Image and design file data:

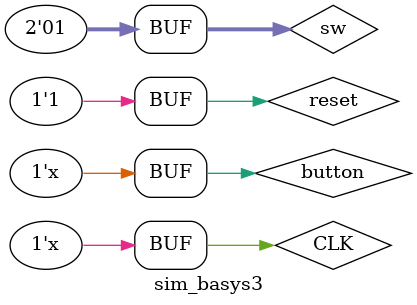
<source format=v>
`timescale 1ns / 1ps


module sim_basys3(

    );
    
    reg button;
    reg [1:0]sw;
    reg CLK;
    reg reset;
    wire [7:0]digit_out;
    wire [3:0]an;
    
    basys3 basys3(button,sw,CLK,reset,digit_out,an);
    
    initial begin
    CLK=1;
     reset=0;
     sw=1;
     button=1;
    #20 reset=1;
    end
    always #5  CLK=!CLK; 
    always #50000 button=!button;
endmodule

</source>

Assignment:
Look through the entries above, and wherever a line holds the word "reset", copy it.

Result for this exercise:
    reg reset;
    basys3 basys3(button,sw,CLK,reset,digit_out,an);
     reset=0;
    #20 reset=1;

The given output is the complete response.